• **EXTRACT**
———

In my book “The Gospel Uncut: Learning to Rest in the Grace of God” I deal with these passages quite clearly, as do other authors such as Bob George, Andrew Farley, Ralph Harris, Paul Ellis, Cathy Hildebrand and Andrew Nelson. I encourage you to investigate these writings for yourself in order to understand the context in which these passages were intended to be understood.

The bottom-line is this. We hyper-grace preachers DO value confession of sin. We also practice confession of sin in our own lives. However, we understand confession to be about agreeing with God concerning the foolishness of our sin rather than begging for forgiveness based upon a humanly-invented two-tiered approach to somehow "maintaining close fellowship" with Him.

Our fellowship with God was purchased unconditionally and irreversibly by Jesus at the cross. Once we receive that fellowship by simple faith in Christ, it is our eternal possession regardless of our recent performance or track-record. As I’ve written in my book, The Gospel Uncut:

"The way I now approach confession is to simply agree with God about the foolishness of my sin. I admit to Him that my sin hurts me as well as others and that it fails to bring glory to His Name. Often I am sorrowful over the foolishness of my actions.

———

Data listing:
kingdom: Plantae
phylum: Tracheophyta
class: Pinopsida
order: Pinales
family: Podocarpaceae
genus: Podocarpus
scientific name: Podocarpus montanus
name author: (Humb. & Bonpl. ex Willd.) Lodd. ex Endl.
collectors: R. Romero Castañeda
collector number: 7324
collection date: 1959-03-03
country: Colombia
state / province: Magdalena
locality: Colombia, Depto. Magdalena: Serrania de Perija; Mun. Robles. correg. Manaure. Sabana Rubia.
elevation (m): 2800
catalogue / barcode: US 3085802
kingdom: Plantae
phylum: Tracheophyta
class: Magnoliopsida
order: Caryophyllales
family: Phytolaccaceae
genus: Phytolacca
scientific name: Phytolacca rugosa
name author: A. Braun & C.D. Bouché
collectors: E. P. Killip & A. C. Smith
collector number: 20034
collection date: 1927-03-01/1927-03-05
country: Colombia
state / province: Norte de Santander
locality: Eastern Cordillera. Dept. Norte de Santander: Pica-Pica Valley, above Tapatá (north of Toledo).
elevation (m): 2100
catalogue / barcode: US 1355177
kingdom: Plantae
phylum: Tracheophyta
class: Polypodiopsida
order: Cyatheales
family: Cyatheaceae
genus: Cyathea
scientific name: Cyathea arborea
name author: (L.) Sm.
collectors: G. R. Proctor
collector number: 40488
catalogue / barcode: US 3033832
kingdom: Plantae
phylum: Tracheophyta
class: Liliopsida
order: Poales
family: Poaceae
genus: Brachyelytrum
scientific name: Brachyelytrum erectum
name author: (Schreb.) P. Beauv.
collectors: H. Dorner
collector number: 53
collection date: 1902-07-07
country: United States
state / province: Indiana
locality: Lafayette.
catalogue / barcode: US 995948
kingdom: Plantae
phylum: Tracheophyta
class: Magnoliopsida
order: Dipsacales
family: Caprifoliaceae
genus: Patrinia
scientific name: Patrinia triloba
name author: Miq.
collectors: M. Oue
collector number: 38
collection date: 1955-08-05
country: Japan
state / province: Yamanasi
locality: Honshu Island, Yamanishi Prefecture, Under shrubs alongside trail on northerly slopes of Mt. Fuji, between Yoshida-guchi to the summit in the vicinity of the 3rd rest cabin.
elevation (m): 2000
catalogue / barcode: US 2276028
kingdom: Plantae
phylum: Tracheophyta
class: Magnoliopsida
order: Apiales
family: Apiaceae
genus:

———

• **WORK TO COMPLETE**
1. Do these statements agree with the excerpt on confession? For each, answer yes or no and quote the deciding words from the excerpt. (a) The writer says hyper-grace preachers value confession of sin. (b) The writer says fellowship with God must be maintained by begging for forgiveness. (c) The writer admits to God that sin hurts only others.
2. Locate every line in the rows that contains the string "family", matching case, and copy each one.

• **THE SOLUTIONS**
1.
(a) Yes: "We hyper-grace preachers DO value confession of sin."
(b) No: "Our fellowship with God was purchased unconditionally and irreversibly by Jesus at the cross."
(c) No: "I admit to Him that my sin hurts me as well as others"

2.
family: Podocarpaceae
family: Phytolaccaceae
family: Cyatheaceae
family: Poaceae
family: Caprifoliaceae
family: Apiaceae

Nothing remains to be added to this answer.